Ok ... now it´s time to take over the kitchen island countertop. Why? Because it´s level and makes for a good platform for determining where to cut the hull in half.

As you can see, I´ve manufactured two stands to hold the hull in a level position as well. Then, after using a ruler and marking the cut line 4 ¾" from the countertop, I placed masking tape horizontally. Before cutting, I'll place another strip of tape above this one leaving about 1/16" for a line, and then another strip covering the line. The masking tape is thin enough for the line to show through, and it will keep the jigsaw from scratching the hull or the blade chipping the resin.
You can see that I've purchased my first part for inside the hull. It is a 9 ounce CO2 bottle manufactured by Brass Eagle. It was purchased at Wal-Mart because the price was less expensive than one from a local Paintball store. I will, however get it filled at the Paintball store.

I plan to use the CO2 bottle to store pressurized gas. The gas will be used to operate my Clippard valves which will in turn operate my ballast tanks, bow plane doors, torpedo doors/launchers and missile hatches/launchers.
After letting the hull sit on the kitchen countertop for an entire day (I wanted to think about the next step real hard to ensure my markings were correct before cutting the hull), it was into the garage we went. First, I drilled several pilot holes at the place where the horizontal cut line met the vertical cut line. This was to provide a spot to insert the jigsaw blade. I used a drill bit the width of the blade itself, and drilled 4 or 5 holes in both directions.

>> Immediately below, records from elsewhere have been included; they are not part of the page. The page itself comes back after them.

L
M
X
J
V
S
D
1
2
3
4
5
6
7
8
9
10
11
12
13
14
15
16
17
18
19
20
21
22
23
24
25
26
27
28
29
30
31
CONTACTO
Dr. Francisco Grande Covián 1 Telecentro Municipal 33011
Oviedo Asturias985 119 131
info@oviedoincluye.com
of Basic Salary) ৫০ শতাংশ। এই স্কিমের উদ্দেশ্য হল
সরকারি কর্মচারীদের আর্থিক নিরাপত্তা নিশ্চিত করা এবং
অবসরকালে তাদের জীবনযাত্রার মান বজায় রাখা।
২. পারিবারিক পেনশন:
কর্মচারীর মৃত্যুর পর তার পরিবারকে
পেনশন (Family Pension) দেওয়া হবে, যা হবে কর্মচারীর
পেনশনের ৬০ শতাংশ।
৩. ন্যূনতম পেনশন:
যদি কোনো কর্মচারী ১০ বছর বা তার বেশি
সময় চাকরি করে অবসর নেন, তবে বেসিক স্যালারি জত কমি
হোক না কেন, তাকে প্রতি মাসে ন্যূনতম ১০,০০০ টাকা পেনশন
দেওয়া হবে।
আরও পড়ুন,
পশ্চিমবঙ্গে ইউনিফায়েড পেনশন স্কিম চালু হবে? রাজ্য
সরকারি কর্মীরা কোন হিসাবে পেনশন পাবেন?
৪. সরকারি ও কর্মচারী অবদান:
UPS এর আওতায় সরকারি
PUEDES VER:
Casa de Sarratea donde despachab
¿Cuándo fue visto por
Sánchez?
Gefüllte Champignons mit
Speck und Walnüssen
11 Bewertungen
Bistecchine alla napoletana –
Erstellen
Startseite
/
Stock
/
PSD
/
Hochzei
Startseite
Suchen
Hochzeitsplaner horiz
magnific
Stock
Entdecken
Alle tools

Next, I took my time and cut the hull in half along the line. Surprisingly enough, the process went rather quickly without any problems. The duck tape surrounding the foam held everything in place, and besides the saw blade was not long enough to reach all the way through to the other side.
During the process, about every foot or so, I placed masking tape across the cut to ensure the hull would not fall apart. This ended up not being necessary, but it was a good safety measure just in case. I didn´t want one half of the hull falling off the table and causing a ding.

Ok, now the hull was cut in half but still connected. A wire cutter would have been nice to have for splitting the center portion of the foam, but I didn't have one. I did however, have a thin bladed Ginsu knife (don´t tell my wife.) This knife sliced through the foam just like it does cutting the tin can on television. I hope it still slices tomatoes just as well.
With both hull halves sitting on the table, it was time to sit back and savor the accomplishment a little. If my wife would´ve left the camera home this day, you´d be able to see a pic of the hull halves with the pink foam inside. But, she didn´t and I began removing the foam. I did leave a small amount of the pink foam in the stern section for the moment. I still have some sanding and shaping to do there, and I wanted it to be sturdy.

I used a small putty knife to dig the foam out. Getting the process started was the hardest because it literally had to be dug out. Once started however, each foam piece was removed relatively quickly. And ... the resin did not stick to the duck tape as planned. That came out real easy! It also enable the inside of the hull to be semi-smooth.
The dark spots in this pic is the Bondo patching material I used to fill low spots and imperfections. The primer paint covered them up on the outside, but they show on the inside. I´m not sure yet what I´ll do about them later on.

Anyway, this is it for Preparing the Inside Hull. I now have to get serious about buying and manufacturing stuff to go inside. I also have to manufacture the rudders, stern planes and bow planes as well as the mechanical linkages that make them work.